Tomomi’s fresh rolls are the outstanding X factor. The Chujos have been vacationing in Philadelphia since 2021, and in between reconnaissance visits to at least 100 different cheesesteak places, she has studied the art of the long roll at old-school Sarcone’s Bakery as well as modern outfits such as Lost Bread Co. and Ursa Bakery.

The bread here is softer than typically crusty Philly rolls because more finely ground Japanese flour (ideal for tender shokupan milk bread) doesn’t have as much gluten as its American counterpart. Tomomi compensates for the texture by fully encrusting her rolls in Japanese sesame, which has rounder and more flavorful seeds that add their own distinctive, toasty crunch.

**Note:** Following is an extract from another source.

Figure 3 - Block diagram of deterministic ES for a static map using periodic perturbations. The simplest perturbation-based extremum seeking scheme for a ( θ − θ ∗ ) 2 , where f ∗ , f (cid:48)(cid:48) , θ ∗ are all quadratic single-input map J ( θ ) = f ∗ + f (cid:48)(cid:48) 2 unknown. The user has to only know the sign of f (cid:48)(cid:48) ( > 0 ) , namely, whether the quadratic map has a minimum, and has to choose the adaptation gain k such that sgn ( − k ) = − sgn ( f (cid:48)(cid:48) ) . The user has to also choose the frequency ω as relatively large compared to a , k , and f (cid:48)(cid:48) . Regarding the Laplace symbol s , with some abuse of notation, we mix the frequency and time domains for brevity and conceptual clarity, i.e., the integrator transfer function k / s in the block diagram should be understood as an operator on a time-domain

It’s so noticeable, in fact, one friend said the sesame conjured for him unexpected tahini backnotes.

Cheesesteak obsessives (myself included) will dwell on such minutiae, but I consider such natural variations part of the sandwich’s essential evolution as a living tradition, both in its many thrilling international interpretations among Philadelphia’s immigrant communities, and in the recent boom of house-baked rolls that distinguish some of Philly’s next-gen best.

So much artisanal craft goes into what the Chujos make that, with better cheese, their version would easily land among the upper tier in Philadelphia itself. (Tomomi’s soft pretzels — fresh from the oven and salt-speckled — meanwhile, are already elite.)

But what makes a visit to Tokyo’s Philly so special is not really even the cheesesteaks. (Though the sandwich has seen a recent boost in interest among Japanese customers since Shohei Ohtani praised it during the Dodgers-Phillies playoff series.) It is the Chujos’ genuine embrace of Philadelphia’s culture and people, from the music to the Eagles watch parties they regularly host, culminating in full-throated “E-A-G-L-E-S Eagles!” victory chants outside that occasionally startle their quiet-loving Tokyo neighbors.

“We want to be part of the community,” says Tomomi. The Chujos are planning another Philly visit this summer during America’s Semiquincentennial to celebrate their 15th anniversary with wedding photos on the Rocky Steps and in front of City Hall.

For the proud residents of a city with a long tradition of embracing scorn from the wider world — a city whose unofficial anthem is “No one likes us and we don’t care!” — it is touching to see ourselves reflected with so much love and effort in a sandwich created by friends abroad who regard us with nothing but admiration.

This wasn’t merely the rarity of a good cheesesteak far afield, it was a cheesesteak of affirmation: When someone likes us enough to cook our birthright sandwich properly, we actually do care! Deeply.

“The bread on that cheesesteak and those pretzels were so good,” agreed chef Jesse Ito of Royal Sushi & Izakaya, who also came along to Nihonbashi for the meal. “But just to see another culture pay so much respect to something so Philly, if you love where you come from, you almost have to go.”